Inventor of World's Most Advanced Medical-Use Exoskeleton Receives Good Shepherd Hall of Fame Award4/13/2009
Yoshiyuki Sankai, Ph.D., Made First U.S. Appearance with the Device
Allentown, PA – Yoshiyuki Sankai, Ph.D., inventor of the Hybrid Assistive Limb (HAL), presented an inservice for employees of Good Shepherd Rehabilitation Network on Monday, April 13. The event, which was held at the Good Shepherd Health & Technology Center, 850 South 5th Street, Allentown, marked Dr. Sankai’s first public discussion of his state-of-the-art exoskeleton in the United States. At a private dinner following the inservice, Dr. Sankai received the Good Shepherd Hall of Fame award.
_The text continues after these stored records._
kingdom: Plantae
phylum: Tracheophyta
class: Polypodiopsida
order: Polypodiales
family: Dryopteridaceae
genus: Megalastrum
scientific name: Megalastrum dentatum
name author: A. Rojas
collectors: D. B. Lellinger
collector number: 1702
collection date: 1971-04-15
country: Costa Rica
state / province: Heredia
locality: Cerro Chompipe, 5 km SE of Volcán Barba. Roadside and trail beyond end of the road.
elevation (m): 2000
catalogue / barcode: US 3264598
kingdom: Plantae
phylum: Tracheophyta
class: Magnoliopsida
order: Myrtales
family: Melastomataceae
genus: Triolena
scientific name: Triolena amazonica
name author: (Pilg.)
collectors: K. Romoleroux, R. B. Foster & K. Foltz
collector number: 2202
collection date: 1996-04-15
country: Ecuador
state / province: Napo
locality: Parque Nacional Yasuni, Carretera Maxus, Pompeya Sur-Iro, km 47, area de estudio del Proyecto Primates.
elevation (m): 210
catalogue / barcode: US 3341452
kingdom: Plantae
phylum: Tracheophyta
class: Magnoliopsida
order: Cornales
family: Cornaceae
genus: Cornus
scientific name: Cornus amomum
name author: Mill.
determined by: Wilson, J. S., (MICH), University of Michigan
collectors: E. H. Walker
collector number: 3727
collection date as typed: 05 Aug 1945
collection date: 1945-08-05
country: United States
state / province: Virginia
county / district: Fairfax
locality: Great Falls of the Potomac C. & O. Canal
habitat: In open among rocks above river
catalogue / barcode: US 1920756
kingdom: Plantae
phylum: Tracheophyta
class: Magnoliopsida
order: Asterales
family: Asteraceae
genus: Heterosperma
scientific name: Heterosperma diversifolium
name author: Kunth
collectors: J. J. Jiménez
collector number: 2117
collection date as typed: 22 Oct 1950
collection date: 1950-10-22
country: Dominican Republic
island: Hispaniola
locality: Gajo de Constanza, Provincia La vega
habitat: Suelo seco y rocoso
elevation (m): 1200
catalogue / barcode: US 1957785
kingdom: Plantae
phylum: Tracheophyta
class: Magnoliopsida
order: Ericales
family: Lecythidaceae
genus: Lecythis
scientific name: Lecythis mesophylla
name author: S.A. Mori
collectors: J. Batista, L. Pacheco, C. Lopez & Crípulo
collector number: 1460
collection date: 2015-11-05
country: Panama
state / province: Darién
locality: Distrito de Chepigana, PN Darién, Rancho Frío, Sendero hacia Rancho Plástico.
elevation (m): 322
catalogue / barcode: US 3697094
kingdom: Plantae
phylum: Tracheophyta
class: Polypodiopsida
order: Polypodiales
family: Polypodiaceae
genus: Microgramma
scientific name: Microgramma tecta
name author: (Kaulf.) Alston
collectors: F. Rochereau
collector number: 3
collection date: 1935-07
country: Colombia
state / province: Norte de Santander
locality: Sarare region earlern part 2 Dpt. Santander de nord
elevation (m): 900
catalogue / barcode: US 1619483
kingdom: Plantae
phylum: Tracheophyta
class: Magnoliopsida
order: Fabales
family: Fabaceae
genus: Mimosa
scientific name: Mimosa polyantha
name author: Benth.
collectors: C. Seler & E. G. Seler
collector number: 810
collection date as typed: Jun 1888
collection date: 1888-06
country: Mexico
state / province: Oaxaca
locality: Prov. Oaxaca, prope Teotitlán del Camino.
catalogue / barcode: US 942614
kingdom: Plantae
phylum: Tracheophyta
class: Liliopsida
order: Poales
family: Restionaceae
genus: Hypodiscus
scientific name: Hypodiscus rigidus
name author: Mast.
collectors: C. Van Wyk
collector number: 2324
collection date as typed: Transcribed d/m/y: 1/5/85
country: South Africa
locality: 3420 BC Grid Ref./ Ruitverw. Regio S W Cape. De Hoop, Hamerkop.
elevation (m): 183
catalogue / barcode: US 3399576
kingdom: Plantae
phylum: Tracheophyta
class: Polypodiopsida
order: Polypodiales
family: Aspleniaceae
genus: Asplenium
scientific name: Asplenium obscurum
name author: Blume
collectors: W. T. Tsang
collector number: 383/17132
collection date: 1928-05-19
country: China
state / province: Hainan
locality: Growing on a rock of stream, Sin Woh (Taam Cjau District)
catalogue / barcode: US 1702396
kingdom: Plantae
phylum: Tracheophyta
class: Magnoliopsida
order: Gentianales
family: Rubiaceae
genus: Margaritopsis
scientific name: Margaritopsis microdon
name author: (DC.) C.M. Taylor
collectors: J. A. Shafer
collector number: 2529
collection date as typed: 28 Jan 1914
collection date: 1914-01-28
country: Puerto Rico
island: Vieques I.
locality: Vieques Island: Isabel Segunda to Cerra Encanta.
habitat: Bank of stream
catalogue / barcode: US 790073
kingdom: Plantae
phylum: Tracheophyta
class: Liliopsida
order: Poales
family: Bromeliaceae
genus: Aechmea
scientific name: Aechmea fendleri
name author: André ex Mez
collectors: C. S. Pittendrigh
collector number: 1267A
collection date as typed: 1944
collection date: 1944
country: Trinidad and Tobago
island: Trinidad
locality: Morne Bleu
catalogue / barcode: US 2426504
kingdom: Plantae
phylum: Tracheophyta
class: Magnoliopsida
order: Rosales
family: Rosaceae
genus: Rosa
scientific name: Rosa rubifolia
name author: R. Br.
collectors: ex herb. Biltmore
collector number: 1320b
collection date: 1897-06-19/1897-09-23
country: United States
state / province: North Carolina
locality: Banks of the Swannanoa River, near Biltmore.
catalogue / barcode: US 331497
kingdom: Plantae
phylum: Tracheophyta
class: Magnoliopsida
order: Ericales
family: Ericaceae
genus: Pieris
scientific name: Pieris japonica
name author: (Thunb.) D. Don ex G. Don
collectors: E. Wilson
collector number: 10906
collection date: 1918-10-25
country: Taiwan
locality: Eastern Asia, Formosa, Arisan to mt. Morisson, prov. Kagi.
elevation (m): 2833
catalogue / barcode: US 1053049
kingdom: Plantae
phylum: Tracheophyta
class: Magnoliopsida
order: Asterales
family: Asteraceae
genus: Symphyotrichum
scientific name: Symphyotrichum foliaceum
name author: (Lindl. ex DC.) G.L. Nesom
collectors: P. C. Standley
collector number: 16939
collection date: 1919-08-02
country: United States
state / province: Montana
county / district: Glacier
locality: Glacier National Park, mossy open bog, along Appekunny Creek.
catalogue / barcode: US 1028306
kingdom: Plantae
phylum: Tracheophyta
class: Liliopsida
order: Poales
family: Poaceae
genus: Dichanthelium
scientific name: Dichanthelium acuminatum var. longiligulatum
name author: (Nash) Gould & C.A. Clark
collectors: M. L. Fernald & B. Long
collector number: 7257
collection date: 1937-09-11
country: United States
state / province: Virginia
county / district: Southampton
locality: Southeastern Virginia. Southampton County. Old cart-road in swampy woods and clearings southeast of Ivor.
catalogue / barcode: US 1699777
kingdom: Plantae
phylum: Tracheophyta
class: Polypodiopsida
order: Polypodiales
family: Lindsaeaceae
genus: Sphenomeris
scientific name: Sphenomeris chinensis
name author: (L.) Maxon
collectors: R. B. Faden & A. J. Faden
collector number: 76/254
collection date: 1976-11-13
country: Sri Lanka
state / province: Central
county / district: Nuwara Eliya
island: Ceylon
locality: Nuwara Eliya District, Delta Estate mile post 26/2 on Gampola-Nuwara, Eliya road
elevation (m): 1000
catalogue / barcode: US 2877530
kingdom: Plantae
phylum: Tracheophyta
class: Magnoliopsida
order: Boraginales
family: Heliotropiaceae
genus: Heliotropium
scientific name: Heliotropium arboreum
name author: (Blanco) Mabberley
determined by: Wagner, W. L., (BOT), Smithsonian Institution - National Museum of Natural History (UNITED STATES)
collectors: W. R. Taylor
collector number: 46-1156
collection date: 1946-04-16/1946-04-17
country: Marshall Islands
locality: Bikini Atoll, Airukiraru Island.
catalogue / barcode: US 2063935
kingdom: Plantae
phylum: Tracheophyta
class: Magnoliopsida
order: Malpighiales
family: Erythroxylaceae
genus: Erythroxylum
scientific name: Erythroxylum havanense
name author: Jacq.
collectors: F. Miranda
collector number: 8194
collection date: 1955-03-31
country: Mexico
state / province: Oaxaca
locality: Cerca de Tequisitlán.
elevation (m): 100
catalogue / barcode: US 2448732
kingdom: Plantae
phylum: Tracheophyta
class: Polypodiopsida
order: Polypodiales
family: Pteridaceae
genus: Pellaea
The Good Shepherd Hall of Fame award originally was designed to honor national heroes with disabilities who overcame their challenges and inspired hope and optimism throughout the country. The criteria for the award were expanded several years ago to include extraordinary men and women who dedicate their talents to designing assistive technologies and improving the lives of people with disabilities. Previous recipients include Dean Kamen, inventor of the Segway® Personal Transporter and the iBOT® Mobility System, Ray Kurzweil, prolific author and futurist, and John Abele, founder chairman of Boston Scientific.
“We are pleased to welcome Dr. Sankai to Good Shepherd Rehabilitation Network,” said Sally Gammon, F.A.C.H.E., president and CEO. “Dr. Sankai is the latest in a long line of innovators and thought leaders who have visited Good Shepherd to share their expertise. We are proud to share Dr. Sankai’s mission of improving independence for people with disabilities through technology.”
“The HAL exoskeleton is one of the world’s most advanced assistive technologies,” said John Grencer, administrative manager of Good Shepherd Rehabilitation Network’s Harry C. Trexler Center for Assistive Technology. “Not only does it have the potential to improve independence for people with disabilities, but it also can help caregivers and health-care professionals by augmenting their strength and allowing them to more easily transfer patients between their beds, wheelchairs or vehicles.”